▶ [PASSAGE PROVIDED]:
It does need highmem. At least the mainline version does.

> following incremental patch prevent highmem reclaim perfectly. Is it enough?

Thanks,
Rafael

> ---
> mm/vmscan.c | 2 +-
> 1 files changed, 1 insertions(+), 1 deletions(-)
>
> diff --git a/mm/vmscan.c b/mm/vmscan.c
> index e6ea011..7fb3435 100644
> --- a/mm/vmscan.c
> +++ b/mm/vmscan.c
> @@ -2265,7 +2265,7 @@ unsigned long shrink_all_memory(unsigned long nr_to_reclaim)
> {
> struct reclaim_state reclaim_state;
> struct scan_control sc = {
> - .gfp_mask = GFP_HIGHUSER_MOVABLE,
> + .gfp_mask = GFP_KERNEL,
> .may_swap = 1,
> .may_unmap = 1,
> .may_writepage = 1,

2009-11-02 21:18:38

by Nigel Cunningham

[permalink] [raw]

Subject: Re: [PATCHv2 2/5] vmscan: Kill hibernation specific reclaim logic and unify it

Hi.

▶ [SUPPLIED MATERIAL]:
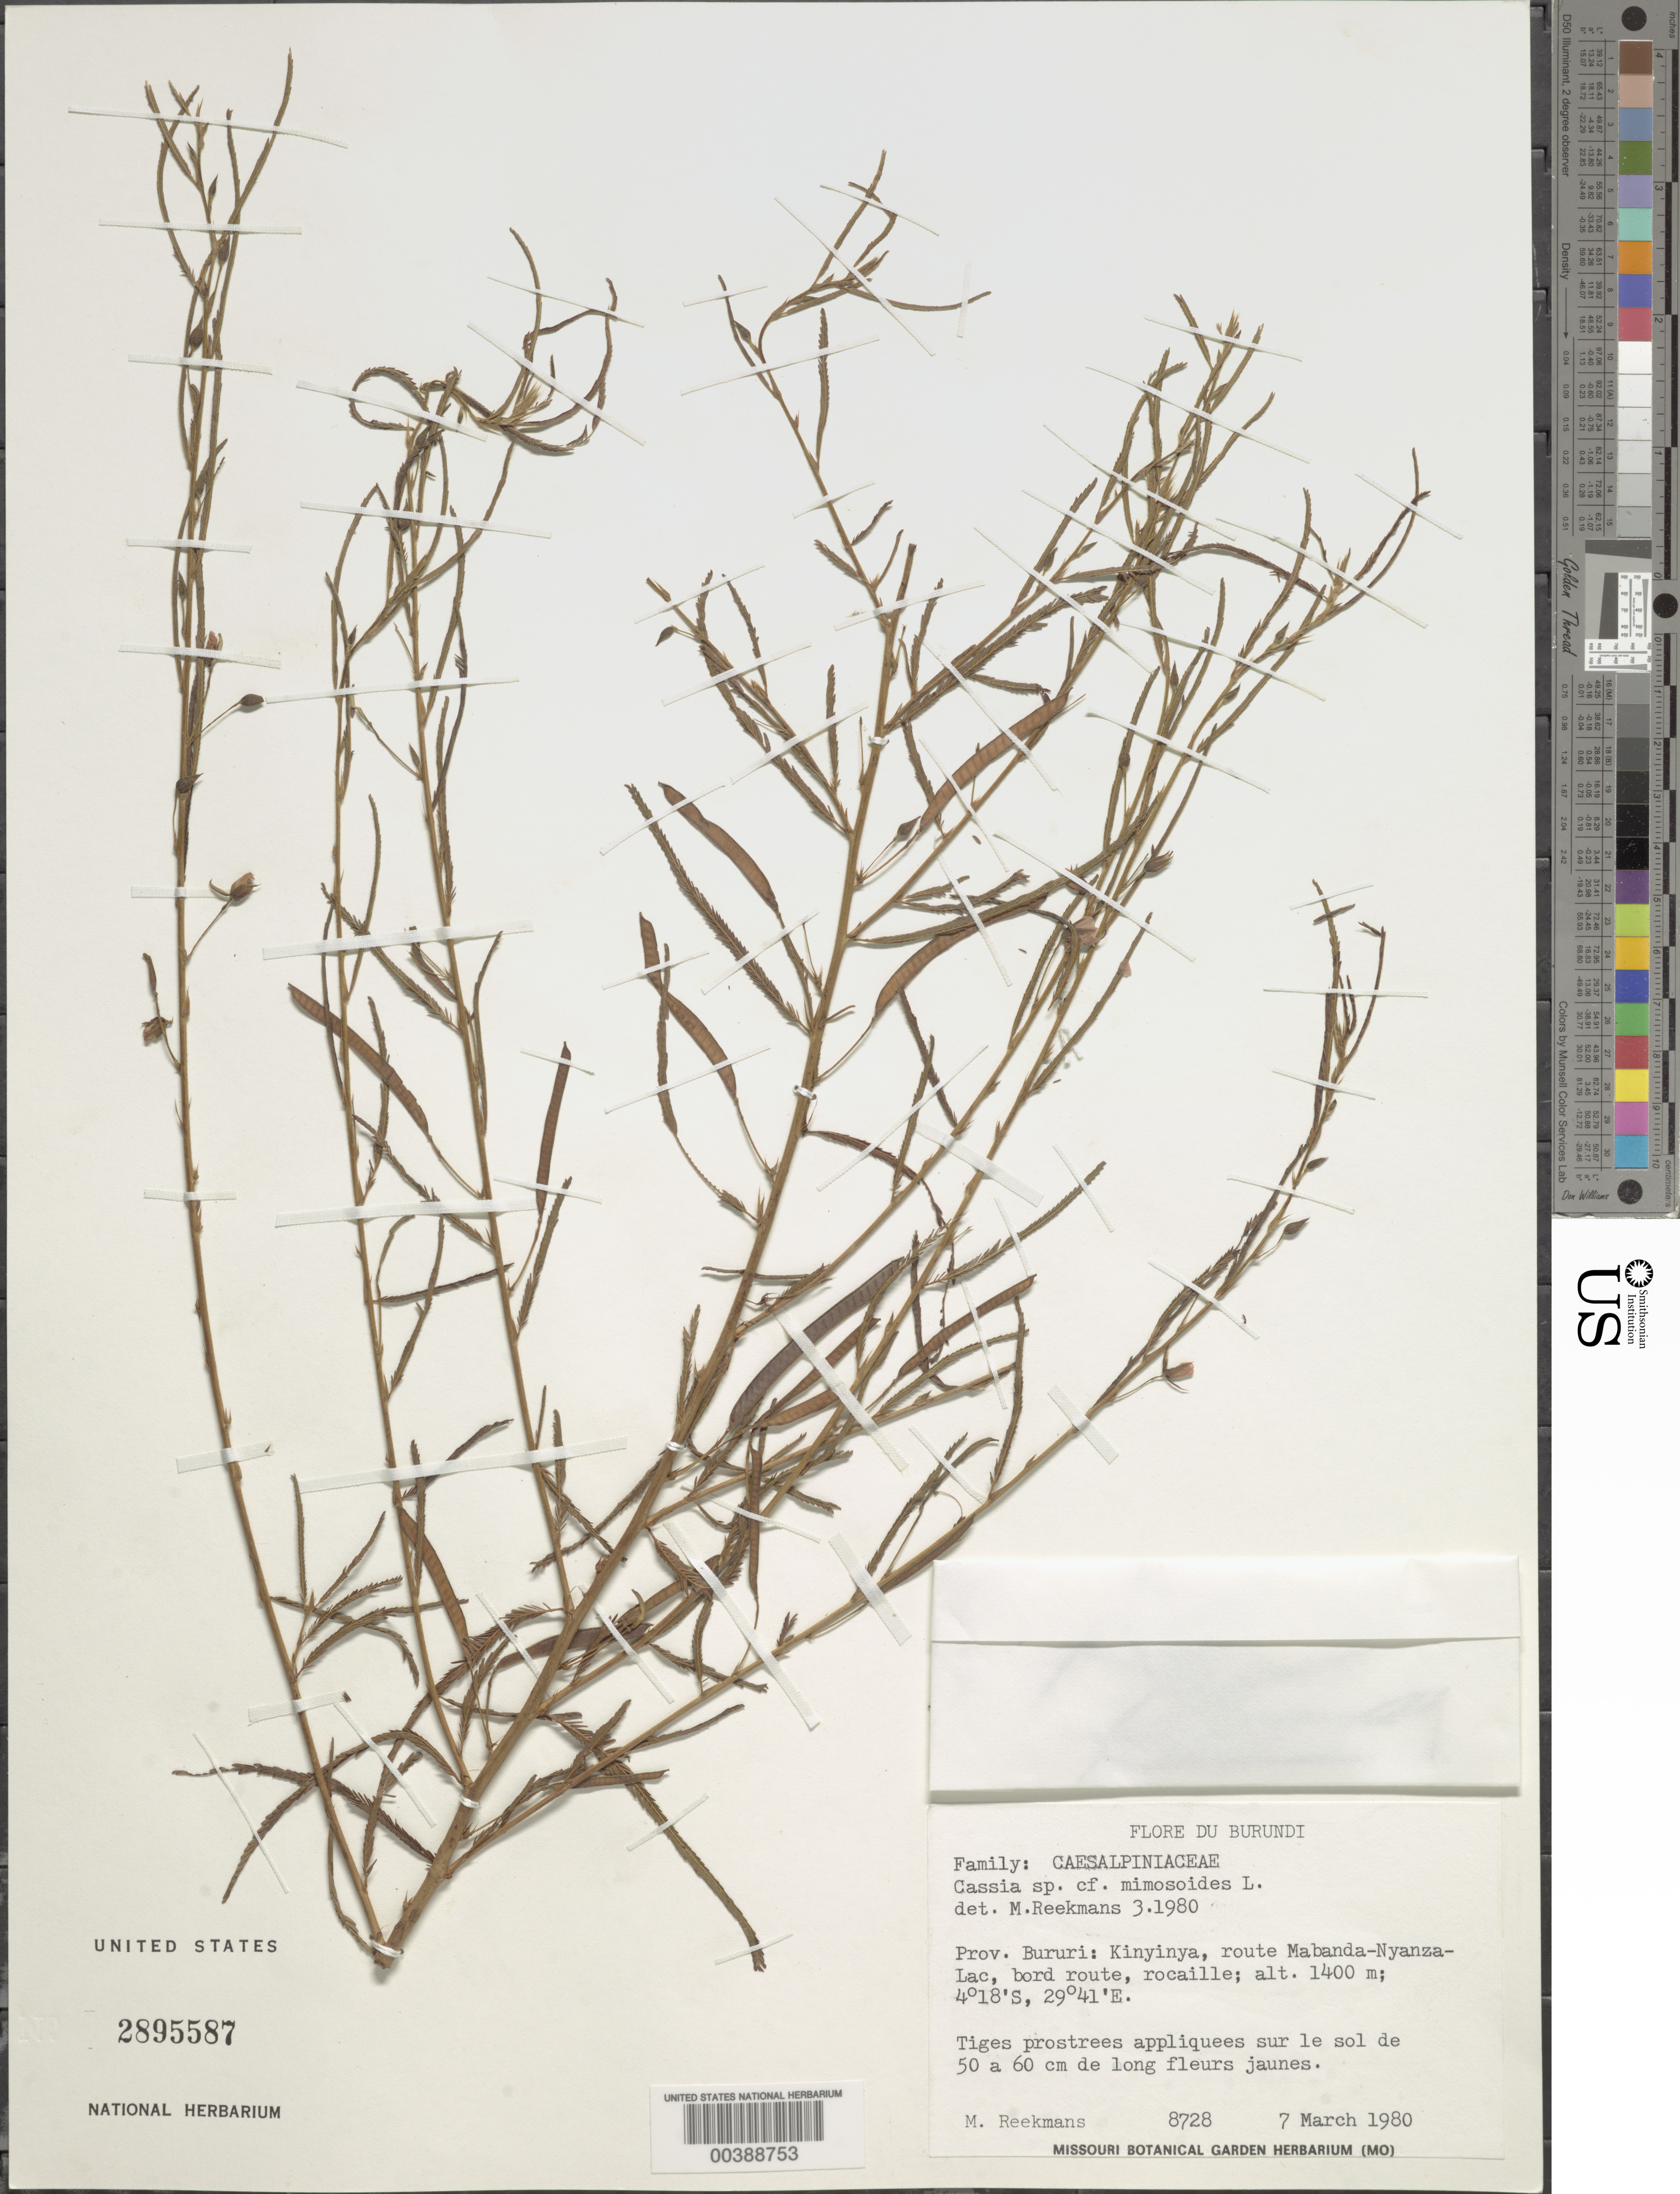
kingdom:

▶ [EXERCISE TASK A]:
In the vmscan thread excerpt, why does the quoted patch swap GFP_HIGHUSER_MOVABLE for GFP_KERNEL in shrink_all_memory? Answer in one to three sentences.
▶ [EXERCISE TASK B]:
Please reproduce the vmscan thread excerpt word for word, everything from "It does need" down to "insertions(+), 1 deletions(-)".
▶ [EXERCISE TASK C]:
Write the next part of the vmscan thread excerpt, continuing from the point where it stops.
The material shown here comes from a different source than the vmscan thread excerpt.

▶ [WRITTEN REPLY A]:
The quoted message presents the change as an incremental patch that prevents highmem reclaim. It does this by setting .gfp_mask in shrink_all_memory to GFP_KERNEL instead of GFP_HIGHUSER_MOVABLE.

▶ [WRITTEN REPLY B]:
It does need highmem. At least the mainline version does.

> following incremental patch prevent highmem reclaim perfectly. Is it enough?

Thanks,
Rafael

> ---
> mm/vmscan.c | 2 +-
> 1 files changed, 1 insertions(+), 1 deletions(-)

▶ [WRITTEN REPLY C]:
KOSAKI Motohiro wrote:
>> I haven't given much thought to numa awareness in hibernate code, but I
>> can say that the shrink_all_memory interface is woefully inadequate as
>> far as zone awareness goes. Since lowmem needs to be atomically restored
>> before we can restore highmem, we really need to be able to ask for a
>> particular number of pages of a particular zone type to be freed.
>
> Honestly, I am not suspend/hibernation expert. Can I ask why caller need to know
> per-zone number of freed pages information? if hibernation don't need highmem.
> following incremental patch prevent highmem reclaim perfectly. Is it enough?

(Disclaimer: I don't think about highmem a lot any more, and might have
forgotten some of the details, or swsusp's algorithms might have
changed. Rafael might need to correct some of this...)

Imagine that you have a system with 1000 pages of lowmem and 5000 pages
of highmem. Of these, 950 lowmem pages are in use and 500 highmem pages
are in use.

In order to to be able to save an image, we need to be able to do an
atomic copy of those lowmem pages.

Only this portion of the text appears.